Le travail Bien qu'il faille faire une part importante à l'idéalisation d'un passé dans l'esprit du "bon vieux temps", tous les salariés interrogés - cinq au total - sont unanimes pour témoigner des qualités fraternelles qui régnaient dans l'entreprise. Nous l'avons vu, la maison employait en majeure partie des hommes mais quelques femmes travaillaient également, notamment un nom qui évoquera de nombreux souvenirs à beaucoup de Sorguais : Melle Roudet. Avant 1930, la durée du travail était de 60 heures par semaine, en 1938 elle était de 54 heures. Les heures d'entrée et de fin de travail étaient signalées au son d'une cloche agitée par le concierge. En 1938, parmi le personnel, un ouvrier souffrait d'une légère claudication qu'il avait surmontée avec courage. Il était capable de sauter par-dessus les établis en imitant le cri que poussait l'acteur américain Johnny Weissmuller, d'où son surnom de Tarzan. Le 29 avril 1924, une grève éclata aux ateliers de peinture et ressorts. Les trente et un grévistes se réclamaient de la C.G.T.U., ils tentèrent de créer un conseil d'usine. Vingt-deux salariés refusèrent de reprendre le travail (archives départementales 10 M 30).

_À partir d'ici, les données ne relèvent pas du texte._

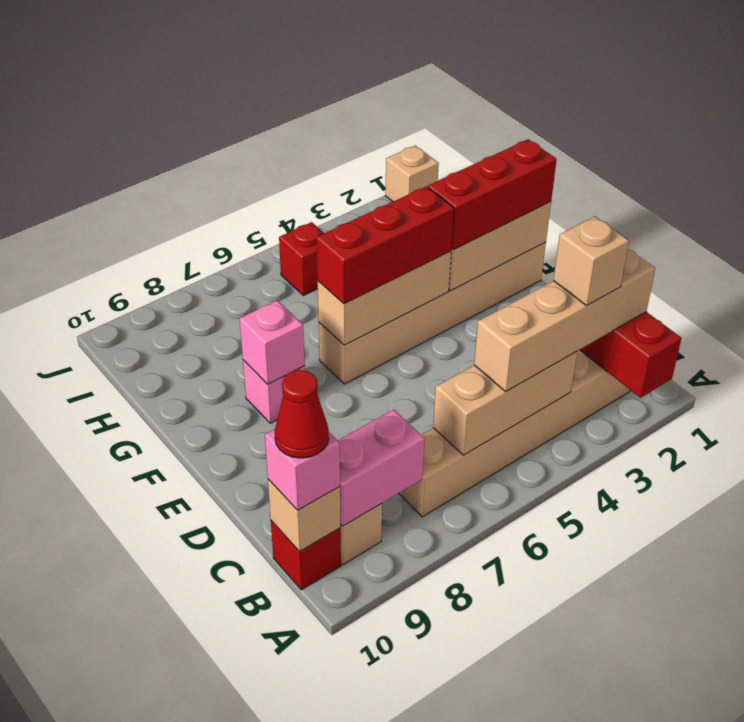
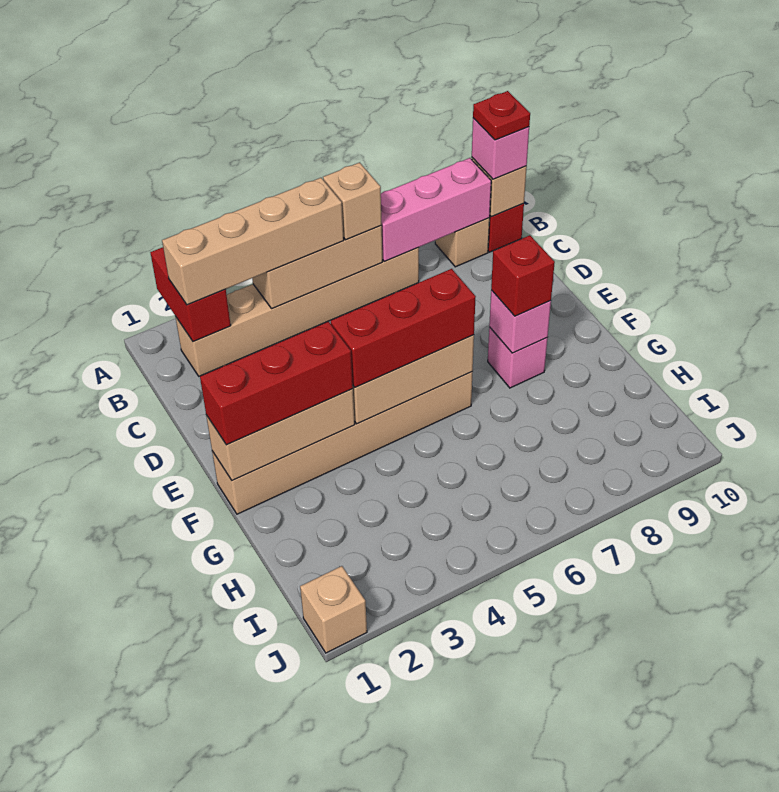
tan 1x1 brick [553,216,629,306] -> tan 1x1 brick moved to [323,162,382,240]
pink 1x2 brick [338,410,425,526] -> pink 1x3 brick [381,158,491,262]
red 1x1 cone [275,370,329,458] -> red 1x1 plate [473,91,530,140]
red 1x1 brick [279,222,324,296] -> red 1x1 brick moved to [491,235,555,316]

La grève échoua car, le dimanche suivant, un incendie se déclara aux ateliers du Pont entraînant un chômage pour une partie du personnel. Le 29 juin 1936 était créé le "SYNDICAT DES OUVRIERS ET OUVRIERES de l'Usine Henri RIVOLIER" qui comptera en 1938, 40 adhérents. Mais il ne semble pas avoir eu une activité débordante puisque nous n'en avons pas trouvé trace par la suite. (AD 11 M 54)
Photo 5 - 1952, Henri Rivolier, à Sorgues.

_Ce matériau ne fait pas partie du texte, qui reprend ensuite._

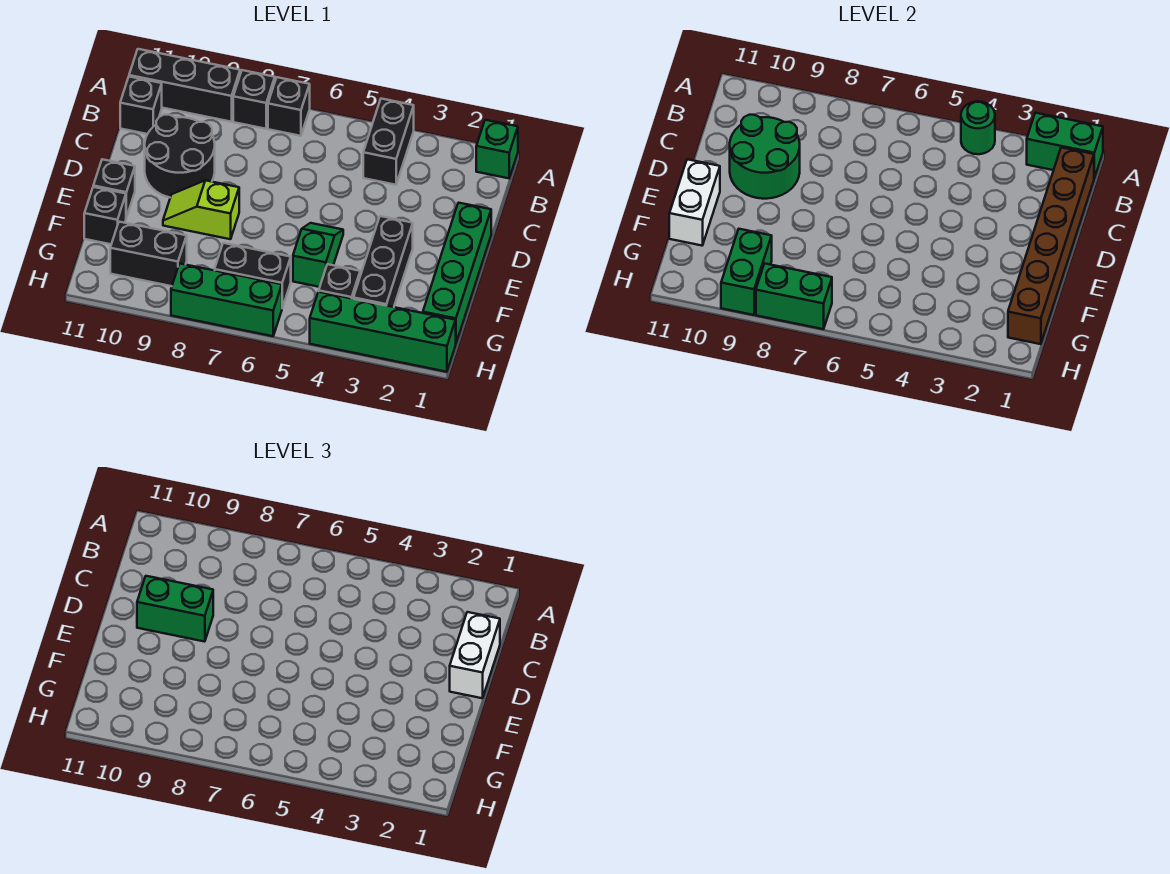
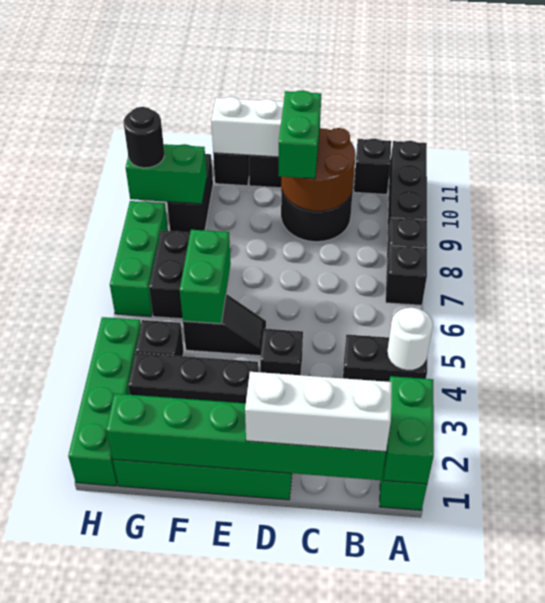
green 1x1 round brick [961,101,995,154] -> white 1x1 round brick [387,308,433,370]
brown 1x6 brick [1008,147,1094,344] -> green 1x6 brick [106,394,386,480]
white 1x2 brick [450,612,500,698] -> white 1x3 brick [245,372,392,452]
green 2x2 round brick [730,115,800,199] -> brown 2x2 round brick [281,128,356,211]
none -> black 1x1 brick [260,329,303,375]
green 1x2 slope [293,223,343,287] -> black 1x2 slope [183,294,266,356]
lime 1x2 slope [163,180,239,239] -> none
green 1x2 brick [756,264,832,329] -> green 1x2 brick moved to [180,230,231,324]
none -> black 1x1 round brick [124,107,164,168]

La fin La Seconde Guerre Mondiale, le changement de goût des français et l'apport de nouveaux matériaux et de nouvelles techniques vont avoir raison des Etablissements Rivolier qui disparaissent en janvier 1956. Leur fondateur décédera en avril 1958.
R. Chabert
Extrait de la 11ème édition des Etudes Sorguaises "Continuité et ruptures de 1820 à 1968" 1998
Nous tenons à remercier vivement Mademoiselle Rivolier, Madame Pètre, Messieurs Mathurin Louis, André Bayonna et Gabriel Gérent, sans qui cet article n'aurait pas pu voir le jour.